Il legame con Gli spericolati, John Cassavetes e quel set come una polveriera. Riscoprire un mito

Un estratto della locandina (iconica) di Rosemary's Baby di Roman Polański
Un estratto della locandina (iconica) di Rosemary's Baby di Roman Polański

ROMA – Il 7 marzo 1967 un articolo del Los Angeles Times annunciò che la William Castle Enterprises avrebbe prodotto una versione cinematografica del romanzo Rosemary’s Baby – Nastro rosso a New York di Ira Levin. Un inedito visto che sarebbe stato pubblicato il mese successivo dalla casa editrice Random House. Un’operazione figlia dell’intuito di quel Robert Evans fresco vicepresidente della Paramount Pictures – che nel 1971 seguirà lo stesso modus operandi per Il Padrino di Mario Puzo – ma soprattutto dell’executive (e regista di B-movie horror) William Castle che pur di convincerlo, gli fece avere una bozza del libro sulla scrivania con un paio di mesi di anticipo rispetto ai tempi. In teoria Castle avrebbe voluto dirigerlo oltre che produrlo. Al punto che, oltre a produrre un draft preliminare, per Rosemary’s Baby immaginò Vincent Price come Roman Castevet.

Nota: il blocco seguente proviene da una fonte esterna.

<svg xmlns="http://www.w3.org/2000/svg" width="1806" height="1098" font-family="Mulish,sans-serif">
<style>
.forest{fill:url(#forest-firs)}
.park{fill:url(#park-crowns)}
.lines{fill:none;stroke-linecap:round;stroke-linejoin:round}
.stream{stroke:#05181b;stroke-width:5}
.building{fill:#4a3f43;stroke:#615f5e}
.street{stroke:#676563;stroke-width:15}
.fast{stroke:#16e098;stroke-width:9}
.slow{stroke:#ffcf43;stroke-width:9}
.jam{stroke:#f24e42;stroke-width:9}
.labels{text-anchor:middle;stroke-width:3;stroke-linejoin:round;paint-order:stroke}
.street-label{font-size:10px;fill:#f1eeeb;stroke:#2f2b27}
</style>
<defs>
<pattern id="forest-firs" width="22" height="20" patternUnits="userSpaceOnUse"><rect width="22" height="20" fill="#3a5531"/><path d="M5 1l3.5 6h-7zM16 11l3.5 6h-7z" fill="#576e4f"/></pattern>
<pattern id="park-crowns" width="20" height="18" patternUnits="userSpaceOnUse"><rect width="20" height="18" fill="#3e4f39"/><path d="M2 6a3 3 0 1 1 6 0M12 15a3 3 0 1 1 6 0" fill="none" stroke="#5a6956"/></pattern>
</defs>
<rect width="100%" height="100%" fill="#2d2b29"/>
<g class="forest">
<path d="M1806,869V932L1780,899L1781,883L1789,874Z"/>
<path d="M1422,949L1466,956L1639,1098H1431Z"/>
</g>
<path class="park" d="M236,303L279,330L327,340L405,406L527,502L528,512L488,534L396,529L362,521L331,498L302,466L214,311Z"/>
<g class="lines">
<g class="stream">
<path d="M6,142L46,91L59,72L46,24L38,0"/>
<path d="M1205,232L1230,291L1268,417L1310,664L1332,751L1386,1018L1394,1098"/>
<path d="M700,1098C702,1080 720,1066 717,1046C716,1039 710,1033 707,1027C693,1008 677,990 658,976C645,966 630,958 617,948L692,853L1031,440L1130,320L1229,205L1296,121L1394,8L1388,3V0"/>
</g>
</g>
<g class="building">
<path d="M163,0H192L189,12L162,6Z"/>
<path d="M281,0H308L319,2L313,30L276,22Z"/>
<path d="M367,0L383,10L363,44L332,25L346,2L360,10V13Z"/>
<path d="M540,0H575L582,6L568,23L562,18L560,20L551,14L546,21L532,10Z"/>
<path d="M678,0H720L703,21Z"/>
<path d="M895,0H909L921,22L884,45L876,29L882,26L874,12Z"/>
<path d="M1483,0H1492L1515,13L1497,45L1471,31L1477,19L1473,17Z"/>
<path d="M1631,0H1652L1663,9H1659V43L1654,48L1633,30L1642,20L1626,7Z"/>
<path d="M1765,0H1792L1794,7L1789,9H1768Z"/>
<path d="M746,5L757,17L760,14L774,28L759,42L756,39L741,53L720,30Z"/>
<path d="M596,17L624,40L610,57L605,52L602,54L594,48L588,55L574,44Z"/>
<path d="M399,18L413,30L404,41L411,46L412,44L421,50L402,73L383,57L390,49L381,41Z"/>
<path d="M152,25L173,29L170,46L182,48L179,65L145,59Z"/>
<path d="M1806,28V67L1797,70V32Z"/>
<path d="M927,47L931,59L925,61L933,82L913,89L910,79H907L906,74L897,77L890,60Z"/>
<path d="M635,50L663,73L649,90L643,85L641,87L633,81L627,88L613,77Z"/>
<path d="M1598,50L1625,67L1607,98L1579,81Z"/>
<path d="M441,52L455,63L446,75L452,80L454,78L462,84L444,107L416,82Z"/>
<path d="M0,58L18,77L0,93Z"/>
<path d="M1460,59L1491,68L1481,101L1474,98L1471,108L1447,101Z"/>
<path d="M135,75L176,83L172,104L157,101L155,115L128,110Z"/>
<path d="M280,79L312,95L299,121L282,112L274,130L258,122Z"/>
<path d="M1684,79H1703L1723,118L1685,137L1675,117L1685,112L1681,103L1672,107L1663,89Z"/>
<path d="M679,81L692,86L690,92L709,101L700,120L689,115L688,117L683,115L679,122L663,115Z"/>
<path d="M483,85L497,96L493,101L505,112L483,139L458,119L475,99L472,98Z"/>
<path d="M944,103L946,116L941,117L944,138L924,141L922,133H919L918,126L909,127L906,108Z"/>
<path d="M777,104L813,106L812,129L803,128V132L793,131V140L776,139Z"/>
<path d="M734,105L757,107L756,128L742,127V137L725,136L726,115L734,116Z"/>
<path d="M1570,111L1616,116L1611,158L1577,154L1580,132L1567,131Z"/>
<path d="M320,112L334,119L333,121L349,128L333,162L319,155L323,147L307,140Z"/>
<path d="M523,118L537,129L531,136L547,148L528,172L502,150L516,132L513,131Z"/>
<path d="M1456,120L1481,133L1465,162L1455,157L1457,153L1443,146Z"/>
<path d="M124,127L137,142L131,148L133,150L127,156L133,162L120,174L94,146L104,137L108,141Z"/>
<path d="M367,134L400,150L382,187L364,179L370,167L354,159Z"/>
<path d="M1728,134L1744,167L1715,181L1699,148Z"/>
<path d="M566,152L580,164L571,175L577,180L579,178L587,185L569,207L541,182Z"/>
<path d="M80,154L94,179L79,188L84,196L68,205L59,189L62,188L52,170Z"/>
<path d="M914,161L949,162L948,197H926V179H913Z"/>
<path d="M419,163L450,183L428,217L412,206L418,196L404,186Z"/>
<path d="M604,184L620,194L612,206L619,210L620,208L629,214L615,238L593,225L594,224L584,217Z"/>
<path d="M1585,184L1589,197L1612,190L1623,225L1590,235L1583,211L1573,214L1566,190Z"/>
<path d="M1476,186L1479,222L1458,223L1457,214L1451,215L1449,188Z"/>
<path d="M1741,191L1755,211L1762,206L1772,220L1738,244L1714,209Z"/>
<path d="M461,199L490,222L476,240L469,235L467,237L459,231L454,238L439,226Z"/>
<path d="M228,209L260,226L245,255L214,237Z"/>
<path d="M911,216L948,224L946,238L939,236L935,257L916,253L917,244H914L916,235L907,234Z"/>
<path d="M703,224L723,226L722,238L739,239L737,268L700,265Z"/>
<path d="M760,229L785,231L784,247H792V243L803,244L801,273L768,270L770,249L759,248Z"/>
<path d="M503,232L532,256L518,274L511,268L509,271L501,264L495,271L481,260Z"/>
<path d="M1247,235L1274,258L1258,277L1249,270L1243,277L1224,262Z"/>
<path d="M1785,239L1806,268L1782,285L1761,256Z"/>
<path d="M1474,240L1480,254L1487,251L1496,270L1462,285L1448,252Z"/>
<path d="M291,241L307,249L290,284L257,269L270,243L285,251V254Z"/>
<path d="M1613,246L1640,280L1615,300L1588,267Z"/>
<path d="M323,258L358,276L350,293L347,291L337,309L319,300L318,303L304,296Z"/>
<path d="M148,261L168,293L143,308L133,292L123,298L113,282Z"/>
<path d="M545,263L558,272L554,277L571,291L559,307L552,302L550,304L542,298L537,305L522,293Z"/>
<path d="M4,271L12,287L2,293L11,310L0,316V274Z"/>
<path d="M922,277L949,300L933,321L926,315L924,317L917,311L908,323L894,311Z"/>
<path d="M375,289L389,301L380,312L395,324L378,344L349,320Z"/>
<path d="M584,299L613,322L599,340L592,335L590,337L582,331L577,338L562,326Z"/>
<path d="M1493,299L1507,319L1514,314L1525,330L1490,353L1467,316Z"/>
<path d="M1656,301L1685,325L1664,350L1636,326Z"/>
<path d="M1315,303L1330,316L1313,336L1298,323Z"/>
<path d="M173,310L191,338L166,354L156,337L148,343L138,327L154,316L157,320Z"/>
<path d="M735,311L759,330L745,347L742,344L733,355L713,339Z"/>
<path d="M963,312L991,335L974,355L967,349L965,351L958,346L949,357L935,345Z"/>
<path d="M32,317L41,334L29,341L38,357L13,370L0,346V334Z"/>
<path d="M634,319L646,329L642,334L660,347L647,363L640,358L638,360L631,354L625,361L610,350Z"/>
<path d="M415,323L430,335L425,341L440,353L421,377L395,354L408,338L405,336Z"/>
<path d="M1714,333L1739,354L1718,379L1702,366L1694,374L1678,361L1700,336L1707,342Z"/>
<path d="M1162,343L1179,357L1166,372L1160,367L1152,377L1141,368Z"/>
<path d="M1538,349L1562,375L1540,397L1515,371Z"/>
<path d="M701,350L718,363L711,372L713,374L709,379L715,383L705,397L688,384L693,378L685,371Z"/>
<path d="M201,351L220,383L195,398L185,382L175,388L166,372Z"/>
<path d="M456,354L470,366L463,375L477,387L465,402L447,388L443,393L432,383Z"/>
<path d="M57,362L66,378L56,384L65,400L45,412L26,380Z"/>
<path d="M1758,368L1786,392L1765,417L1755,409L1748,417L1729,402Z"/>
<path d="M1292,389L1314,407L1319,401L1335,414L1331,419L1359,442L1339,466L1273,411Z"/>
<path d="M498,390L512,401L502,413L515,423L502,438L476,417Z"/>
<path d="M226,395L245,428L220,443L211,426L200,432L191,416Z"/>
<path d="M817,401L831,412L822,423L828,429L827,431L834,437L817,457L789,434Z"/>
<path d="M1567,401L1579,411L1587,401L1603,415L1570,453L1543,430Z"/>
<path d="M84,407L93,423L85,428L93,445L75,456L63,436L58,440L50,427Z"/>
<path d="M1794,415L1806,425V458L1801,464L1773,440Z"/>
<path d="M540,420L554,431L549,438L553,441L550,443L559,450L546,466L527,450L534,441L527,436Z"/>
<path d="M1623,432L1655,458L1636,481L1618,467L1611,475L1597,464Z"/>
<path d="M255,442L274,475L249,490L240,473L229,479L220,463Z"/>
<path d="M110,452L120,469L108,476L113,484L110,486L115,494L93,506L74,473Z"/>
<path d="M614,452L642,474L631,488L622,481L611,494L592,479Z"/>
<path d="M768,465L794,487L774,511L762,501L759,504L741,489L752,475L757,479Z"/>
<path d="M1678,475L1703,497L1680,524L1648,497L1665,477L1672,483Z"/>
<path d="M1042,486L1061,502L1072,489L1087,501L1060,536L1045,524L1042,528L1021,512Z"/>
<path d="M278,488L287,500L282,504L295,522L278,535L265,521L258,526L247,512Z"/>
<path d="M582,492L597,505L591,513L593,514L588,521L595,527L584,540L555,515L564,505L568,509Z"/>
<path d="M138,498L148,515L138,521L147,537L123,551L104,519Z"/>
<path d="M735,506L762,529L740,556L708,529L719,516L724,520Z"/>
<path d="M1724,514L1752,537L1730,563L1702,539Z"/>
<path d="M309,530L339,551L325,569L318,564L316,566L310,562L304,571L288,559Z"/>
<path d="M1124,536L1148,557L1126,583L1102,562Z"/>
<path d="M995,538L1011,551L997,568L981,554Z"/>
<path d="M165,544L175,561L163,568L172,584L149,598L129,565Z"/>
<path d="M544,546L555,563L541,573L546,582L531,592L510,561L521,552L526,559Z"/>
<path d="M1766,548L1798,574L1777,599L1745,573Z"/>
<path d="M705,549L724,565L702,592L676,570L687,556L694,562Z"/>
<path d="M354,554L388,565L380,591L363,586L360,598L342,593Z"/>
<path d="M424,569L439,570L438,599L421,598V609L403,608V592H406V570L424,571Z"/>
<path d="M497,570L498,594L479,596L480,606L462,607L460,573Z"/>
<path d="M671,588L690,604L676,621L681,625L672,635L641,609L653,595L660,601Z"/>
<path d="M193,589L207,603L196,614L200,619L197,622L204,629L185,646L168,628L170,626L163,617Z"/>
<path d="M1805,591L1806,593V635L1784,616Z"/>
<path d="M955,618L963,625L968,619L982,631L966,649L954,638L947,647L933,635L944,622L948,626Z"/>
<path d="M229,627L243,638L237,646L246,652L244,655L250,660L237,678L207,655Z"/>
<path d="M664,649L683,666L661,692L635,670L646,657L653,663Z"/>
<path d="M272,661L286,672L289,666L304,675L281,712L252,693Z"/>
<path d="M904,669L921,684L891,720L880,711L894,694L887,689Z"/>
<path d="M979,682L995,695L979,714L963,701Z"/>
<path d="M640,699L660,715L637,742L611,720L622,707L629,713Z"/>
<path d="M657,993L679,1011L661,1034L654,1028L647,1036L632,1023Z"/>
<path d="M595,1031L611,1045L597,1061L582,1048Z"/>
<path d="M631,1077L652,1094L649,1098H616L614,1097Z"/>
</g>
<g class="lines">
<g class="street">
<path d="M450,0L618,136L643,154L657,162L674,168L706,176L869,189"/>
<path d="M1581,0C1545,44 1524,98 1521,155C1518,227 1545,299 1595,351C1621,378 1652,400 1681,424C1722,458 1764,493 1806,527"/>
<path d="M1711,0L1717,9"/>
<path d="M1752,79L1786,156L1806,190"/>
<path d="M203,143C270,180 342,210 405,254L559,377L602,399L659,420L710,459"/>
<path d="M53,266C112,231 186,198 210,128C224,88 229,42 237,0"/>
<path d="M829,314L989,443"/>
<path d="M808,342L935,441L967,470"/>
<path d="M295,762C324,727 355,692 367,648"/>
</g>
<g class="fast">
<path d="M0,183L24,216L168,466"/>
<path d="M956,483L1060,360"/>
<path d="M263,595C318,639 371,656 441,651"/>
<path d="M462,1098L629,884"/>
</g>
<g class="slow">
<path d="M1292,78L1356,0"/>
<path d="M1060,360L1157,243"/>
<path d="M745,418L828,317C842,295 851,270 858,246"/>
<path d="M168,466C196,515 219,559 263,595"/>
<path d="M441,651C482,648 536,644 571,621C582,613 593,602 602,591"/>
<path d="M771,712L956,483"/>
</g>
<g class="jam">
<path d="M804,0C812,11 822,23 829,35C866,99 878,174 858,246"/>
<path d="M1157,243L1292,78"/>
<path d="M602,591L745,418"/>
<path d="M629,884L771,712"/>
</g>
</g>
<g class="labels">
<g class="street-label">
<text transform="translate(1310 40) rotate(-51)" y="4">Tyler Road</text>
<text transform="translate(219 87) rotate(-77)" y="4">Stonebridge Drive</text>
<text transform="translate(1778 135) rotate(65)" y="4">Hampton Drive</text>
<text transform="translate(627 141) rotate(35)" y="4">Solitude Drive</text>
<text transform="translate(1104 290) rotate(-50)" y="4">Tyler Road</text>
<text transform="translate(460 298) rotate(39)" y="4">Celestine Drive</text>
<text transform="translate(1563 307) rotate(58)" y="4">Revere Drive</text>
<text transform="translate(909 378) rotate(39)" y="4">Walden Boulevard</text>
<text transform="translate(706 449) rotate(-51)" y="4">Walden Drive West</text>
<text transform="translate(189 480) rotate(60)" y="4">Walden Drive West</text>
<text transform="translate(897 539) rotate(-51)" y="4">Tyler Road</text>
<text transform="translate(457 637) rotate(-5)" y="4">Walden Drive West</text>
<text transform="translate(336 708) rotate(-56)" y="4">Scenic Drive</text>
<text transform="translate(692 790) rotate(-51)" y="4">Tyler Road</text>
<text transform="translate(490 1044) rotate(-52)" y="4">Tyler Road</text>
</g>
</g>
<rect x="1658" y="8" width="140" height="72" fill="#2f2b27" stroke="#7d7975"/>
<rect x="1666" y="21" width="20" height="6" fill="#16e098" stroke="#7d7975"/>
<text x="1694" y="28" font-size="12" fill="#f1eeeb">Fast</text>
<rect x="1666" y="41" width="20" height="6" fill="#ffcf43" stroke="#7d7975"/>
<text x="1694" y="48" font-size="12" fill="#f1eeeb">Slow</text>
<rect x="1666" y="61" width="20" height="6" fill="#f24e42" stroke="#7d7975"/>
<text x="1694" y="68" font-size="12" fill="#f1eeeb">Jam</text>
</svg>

John Cassavetes e Mia Farrow, il cuore di Rosemary's Baby
John Cassavetes e Mia Farrow, il cuore di Rosemary’s Baby

Di parere contrario Evans che temeva che la reputazione di Castle avrebbe sminuito agli occhi di critica-e-pubblico la valenza filmica di Rosemary’s Baby. Scelse lui e la sua William Castle Enterprises per la produzione del film tanto da stanziare quasi 2 milioni di dollari di budget (incasserà 33 milioni e mezzo di dollari al box-office, sarà un successo strepitoso), ma a una condizione: una clausola sul contratto metteva per iscritto che Castle avrebbe potuto unicamente produrre Rosemary’s Baby. Per la regia serviva un nome importante, tanto che si vociferò perfino di Alfred Hitchcock prima che il Maestro del Brivido rispedisse l’offerta al mittente preferendogli il mai realizzato Kaleidoscope. Il secondo nome nella lista era Roman Polański, per cui Evans escogitò un espediente niente male per provare ad attirarlo ad Hollywood. Sapendo che il regista era appassionato di sci, lo contattò per la regia de Gli spericolati.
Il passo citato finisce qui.